• **Work to complete**: Across the whole listing, copy out every line that includes the string "none".

--- Listed records Enclosed Below ---

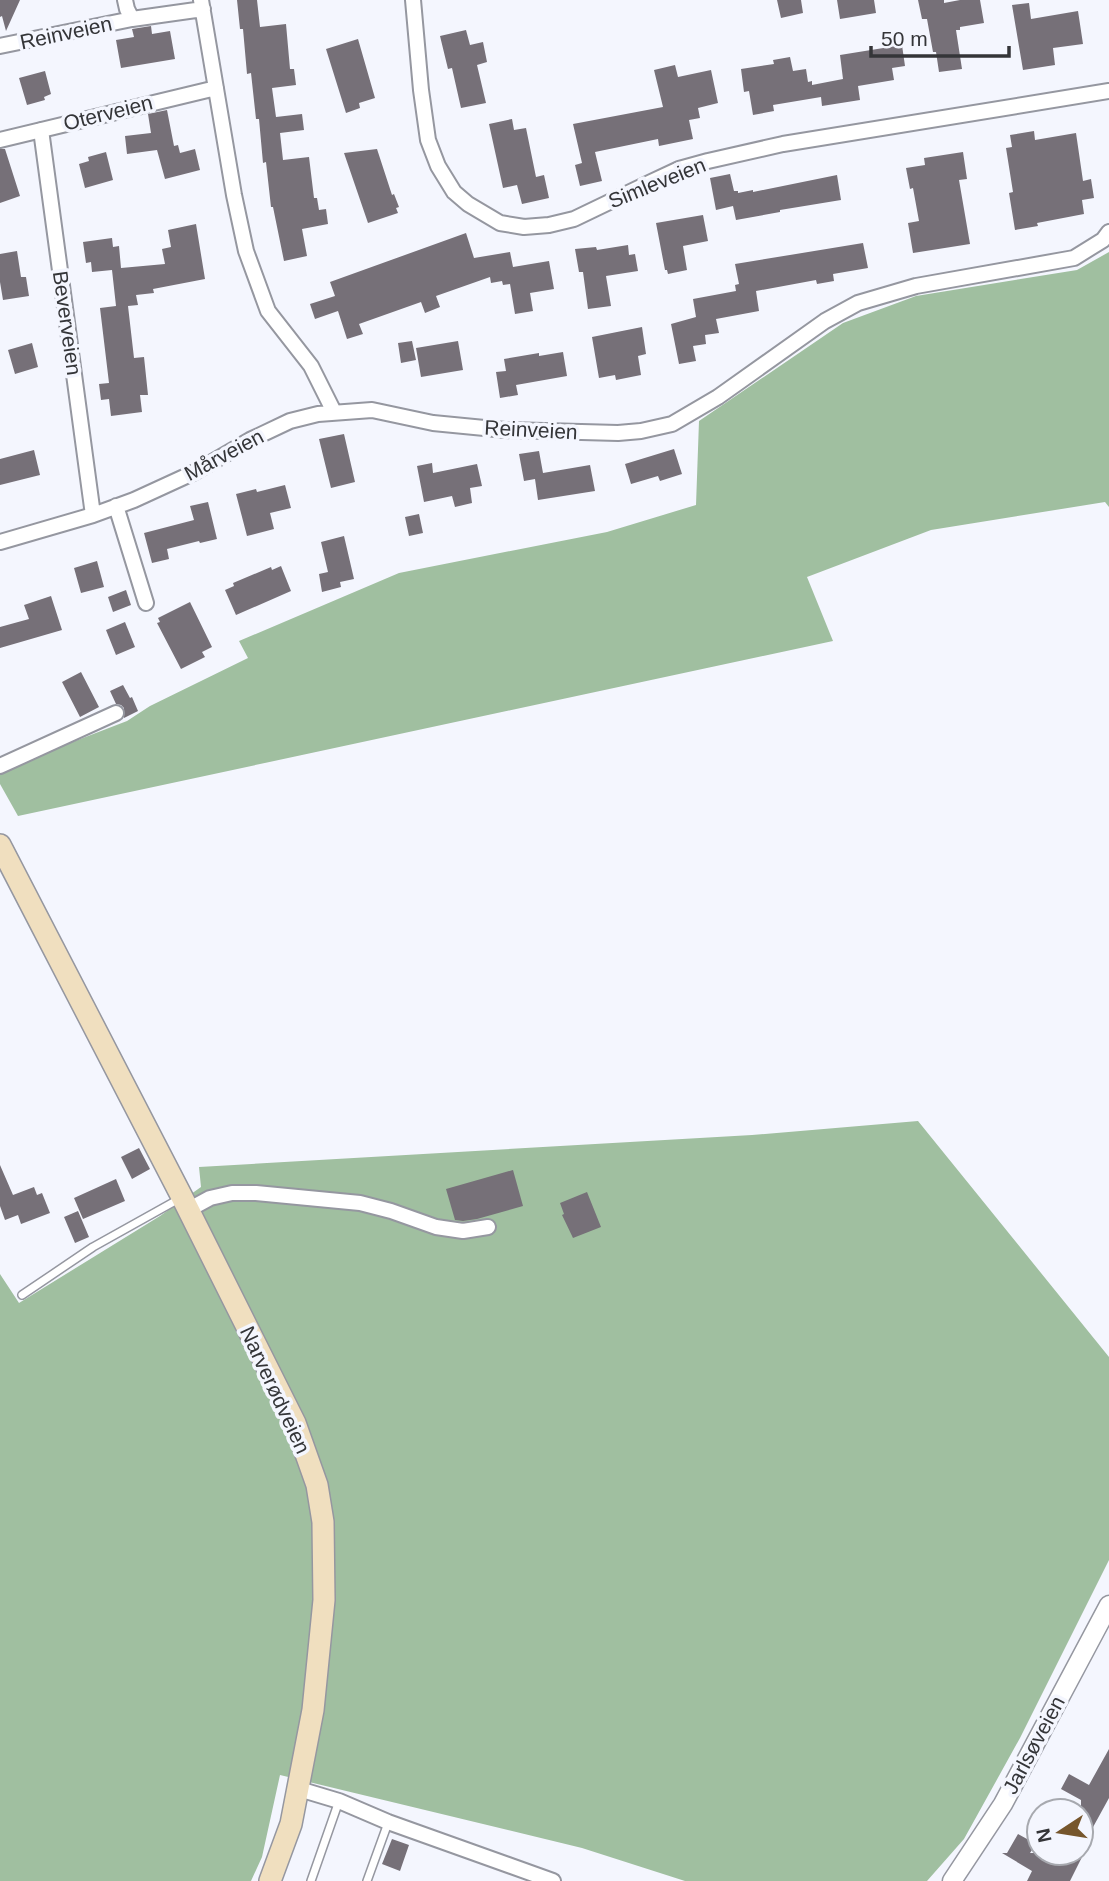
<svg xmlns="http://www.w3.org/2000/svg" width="1109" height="1881" viewBox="0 0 1109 1881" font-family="Arial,sans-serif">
<rect width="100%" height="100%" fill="#f4f6fe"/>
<!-- forest -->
<path fill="#a0bfa0" d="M1109,252V507L1105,502L931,530L807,577L833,641L18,816L0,784V770L127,721L150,706L248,658L239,641L399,573L607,532L696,505L699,421L843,323L916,296L1077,270Z
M918,1121L1109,1357V1560L1020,1738L964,1839L927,1881H685L582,1848L280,1775L262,1857L251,1881H0V1274L19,1303L160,1216L201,1187L199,1167L752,1135Z"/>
<!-- building -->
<path fill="#767078" d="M0,0H20L6,31L2,16L0,17Z
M237,0H257L260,27L286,24L290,69H294L296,85L272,88L276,117L302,114L304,130L280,133L283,160L309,157L314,198H317L319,210L326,209L328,224L302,229L307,256L284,261L273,207H271L266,162L263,163L259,119H256L251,73L247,74L243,29H240Z
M777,0H801L803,13L781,18Z
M837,0H874L876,13L840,19Z
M918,0H944V3L960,0H980L984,23L960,27V30H956L962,69L939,72L936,52H933L927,19H922Z
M1029,3L1031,19L1078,11L1083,44L1053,48L1055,65L1023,70L1012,5Z
M151,26L152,34L170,31L175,59L121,68L116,40L134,37L132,29Z
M466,30L470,45L483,42L487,62L477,65L486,103L461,108L452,68L448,69L440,36Z
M358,39L375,98L359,103L360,108L346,113L326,49Z
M902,45L905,66L892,68L894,80L858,86L860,100L822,106L821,97L773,105L774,111L753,115L749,91L744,92L741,69L774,64L773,60L790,57L793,71L806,69L808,82L812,81V85L843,79L840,55Z
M675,65L678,77L711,70L718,103L698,108L700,118L689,120L693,139L659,146L658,139L595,152L602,181L580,186L575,165L582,163L573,124L663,107L654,70Z
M45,71L51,94L44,97L45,100L27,105L19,78Z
M167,110L174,146L178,145L180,153L195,149L200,170L165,179L157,150L127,154L125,136L151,133L148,114Z
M512,119L514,130L526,128L536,177L544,175L549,198L522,204L517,185L503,188L489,124Z
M1034,131L1035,140L1076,133L1083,181L1091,179L1094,198L1082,200L1084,214L1037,223L1038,226L1015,230L1009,193L1013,192L1006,148L1012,147L1010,135Z
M0,149H5L20,196L0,203Z
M377,149L392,195L394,194L399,207L396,208L398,213L368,223L344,153Z
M106,152L113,180L85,188L79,164L89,161L88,157Z
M963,152L967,179L959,180L970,244L913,253L908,223L919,221L913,188L910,189L906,168L925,165L924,158Z
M730,174L734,191H738V193L753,190V192L837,175L841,200L780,210V212L736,220L733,206L716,210L710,178Z
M703,215L708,241L683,246L687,270L668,274L667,270H665L656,223Z
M196,224L205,279L153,289L154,293L136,295L138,305L128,306L134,358L144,357L148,395H140L142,412L111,416L109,399L101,400L99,384L109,383L100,308L116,306L112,270L92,272L91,262L86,263L83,242L112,238L113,247L119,246L121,268L165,264L162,249L171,247L168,230Z
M466,233L474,258L510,252L513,267L549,261L554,289L530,293L533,311L515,314L510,284L503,285L502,281L491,283L490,277L436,296L440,307L425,313L421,302L359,324L363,334L347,339L338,311L315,319L310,304L335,296L330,282Z
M863,243L868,268L833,274L834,281L817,284L816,280L756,291L759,311L716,319L719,333L705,335L706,344L693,346L696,361L679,364L671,324L696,317L693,299L736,291L735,285L739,284L735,264Z
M628,245L629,255L635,254L638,271L606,276L611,306L588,309L583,272H579L575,249L596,247L597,250Z
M17,251L21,277H26L29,296L3,300L0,282V254Z
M642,327L646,354L638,356L641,375L616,380L615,375L599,378L592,337Z
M412,341L416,360L401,363L398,343Z
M458,341L463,370L421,377L416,348Z
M32,343L38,367L15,374L8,350Z
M563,352L567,376L516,385L518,395L500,398L496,372L506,371L504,359L539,353V356Z
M344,434L355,482L331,488L319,439Z
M674,449L682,474L660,481L658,476L631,484L625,464Z
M34,450L40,475L0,485V459Z
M539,451L543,473L590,465L595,491L538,500L535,479L524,481L519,454Z
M432,463L433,473L477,464L482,486L470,488L472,503L455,507L452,496L424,502L417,466Z
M285,485L291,508L270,513L274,529L247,536L236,494L256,489L257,492Z
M208,502L217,539L200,543L199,541L167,549L169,559L152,563L144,533L194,520L190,506Z
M419,514L423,533L409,536L405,517Z
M344,536L354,579L340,582L341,587L322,592L319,574L328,572L321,542Z
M97,561L104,587L81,593L74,568Z
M281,566L291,591L236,615L225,590L234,586L233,583L271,567L272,570Z
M126,590L131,605L113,612L108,597Z
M51,596L62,630L0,648V627L29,619L24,605Z
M190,602L212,647L202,652L205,657L181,669L157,623L160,622L158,618Z
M125,622L135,647L116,655L106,630Z
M81,672L99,707L80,717L62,682Z
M123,685L130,698L132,697L138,711L124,718V708L121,705L116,704L110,691Z
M139,1148L150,1169L132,1179L121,1157Z
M0,1165L13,1195L34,1187L37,1195L42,1193L50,1213L21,1224L18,1215L5,1220L0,1206Z
M513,1170L523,1206L477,1219L463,1221L455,1220L446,1189Z
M116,1179L125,1201L83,1219L74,1198Z
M587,1192L601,1227L573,1238L562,1215L564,1214L560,1203Z
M78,1211L89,1237L75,1243L64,1217Z
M1109,1749V1798L1081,1849V1800L1061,1789L1069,1774L1089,1785Z
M1018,1834L1036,1844L1030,1853H1084L1070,1881H1027L1032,1871L1002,1853H1007Z
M392,1839L409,1845L400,1871L382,1864Z"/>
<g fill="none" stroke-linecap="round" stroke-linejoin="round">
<defs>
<path id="service" d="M22,1295L93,1247L179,1199
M311,1881L339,1801
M367,1881L388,1823"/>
<path id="minor" d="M125,0L127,9L132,19
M201,0L234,195L246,251L268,311L311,366L334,412
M413,0L421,90L428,140L438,166L454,192L468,204L500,223L524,227L549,225L574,219L651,182L679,169L708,161L783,144L1109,91
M0,46L132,19L203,9
M41,130L93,515
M0,140L216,88
M116,506L146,603
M0,542L93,515L134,500L195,472L250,440L290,421L318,414L372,410L433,423L505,430L618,433L641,431L672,424L718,397L825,321L858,303L916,286L1074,258L1103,240L1109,232
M0,766L116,713
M188,1210L210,1198L232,1193H256L360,1203L391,1211L436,1227L463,1231L488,1227
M299,1789L339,1801L388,1822L553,1881"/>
<path id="tertiary" d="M952,1881L1003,1804L1109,1605"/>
<path id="secondary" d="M0,845L182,1197L295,1423L317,1485L323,1522L324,1600L313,1710L291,1824L270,1881"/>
</defs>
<!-- service casing -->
<use href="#service" stroke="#9597a0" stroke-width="10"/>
<!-- minor casing -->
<use href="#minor" stroke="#9597a0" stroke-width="18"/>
<!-- tertiary casing -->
<use href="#tertiary" stroke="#9597a0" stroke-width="21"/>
<!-- secondary casing -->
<use href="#secondary" stroke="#9597a0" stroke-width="24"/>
<!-- service -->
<use href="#service" stroke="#fff" stroke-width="7"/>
<!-- minor -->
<use href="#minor" stroke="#fff" stroke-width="14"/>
<!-- tertiary -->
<use href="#tertiary" stroke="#fff" stroke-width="18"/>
<!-- secondary -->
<use href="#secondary" stroke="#f0dfbf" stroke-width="21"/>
</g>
<g text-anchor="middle" stroke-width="7" stroke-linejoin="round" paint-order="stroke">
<!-- street labels -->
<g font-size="21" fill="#343538" stroke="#f4f6fe">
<text transform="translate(66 33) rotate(-12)" y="7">Reinveien</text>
<text transform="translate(108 113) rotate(-14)" y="7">Oterveien</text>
<text transform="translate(657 183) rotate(-22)" y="7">Simleveien</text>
<text transform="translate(67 323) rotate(82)" y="7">Beverveien</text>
<text transform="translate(531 430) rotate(3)" y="7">Reinveien</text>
<text transform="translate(224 455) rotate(-28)" y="7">Mårveien</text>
<text transform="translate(275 1390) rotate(65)" y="7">Narverødveien</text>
<text transform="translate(1034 1745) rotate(-62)" y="7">Jarlsøveien</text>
</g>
</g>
<!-- north arrow -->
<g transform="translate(1060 1832) rotate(258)"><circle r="33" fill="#f4f6fe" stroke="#a7a9af" stroke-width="2"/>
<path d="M0-5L12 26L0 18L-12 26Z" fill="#76562c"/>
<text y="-10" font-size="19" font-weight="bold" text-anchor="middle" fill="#343538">N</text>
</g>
<!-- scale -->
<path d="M871 46v10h138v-10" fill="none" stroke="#343538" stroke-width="3.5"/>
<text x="881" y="46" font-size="21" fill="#343538" stroke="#f4f6fe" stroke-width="5" paint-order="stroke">50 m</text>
</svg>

--- End of Enclosed Listed records ---

• **Your response**:
<g fill="none" stroke-linecap="round" stroke-linejoin="round">
<path d="M871 46v10h138v-10" fill="none" stroke="#343538" stroke-width="3.5"/>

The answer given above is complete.